## Job:
Please transcribe the lines below exactly, and leave every image behind.

## Record excerpts:
------------------------------------------------------------------------
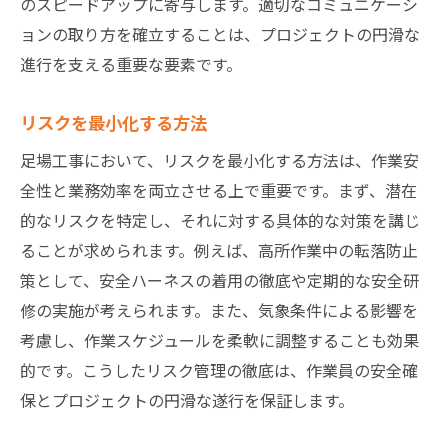
のスピードアップに寄与します。適切なコミュニケーシ
ョンの取り方を確立することは、プロジェクトの円滑な
進行を支える重要な要素です。
リスクを最小化する方法
足場工事において、リスクを最小化する方法は、作業安
全性と業務効率を両立させる上で重要です。まず、潜在
的なリスクを特定し、それに対する具体的な対策を講じ
ることが求められます。例えば、高所作業中の転落防止
策として、安全ハーネスの着用の徹底や定期的な安全研
修の実施が考えられます。また、気象条件による影響を
考慮し、作業スケジュールを柔軟に調整することも効果
的です。こうしたリスク管理の徹底は、作業員の安全確
保とプロジェクトの円滑な遂行を保証します。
------------------------------------------------------------------------
## Written solution:
のスピードアップに寄与します。適切なコミュニケーシ
ョンの取り方を確立することは、プロジェクトの円滑な
進行を支える重要な要素です。
リスクを最小化する方法
足場工事において、リスクを最小化する方法は、作業安
全性と業務効率を両立させる上で重要です。まず、潜在
的なリスクを特定し、それに対する具体的な対策を講じ
ることが求められます。例えば、高所作業中の転落防止
策として、安全ハーネスの着用の徹底や定期的な安全研
修の実施が考えられます。また、気象条件による影響を
考慮し、作業スケジュールを柔軟に調整することも効果
的です。こうしたリスク管理の徹底は、作業員の安全確
保とプロジェクトの円滑な遂行を保証します。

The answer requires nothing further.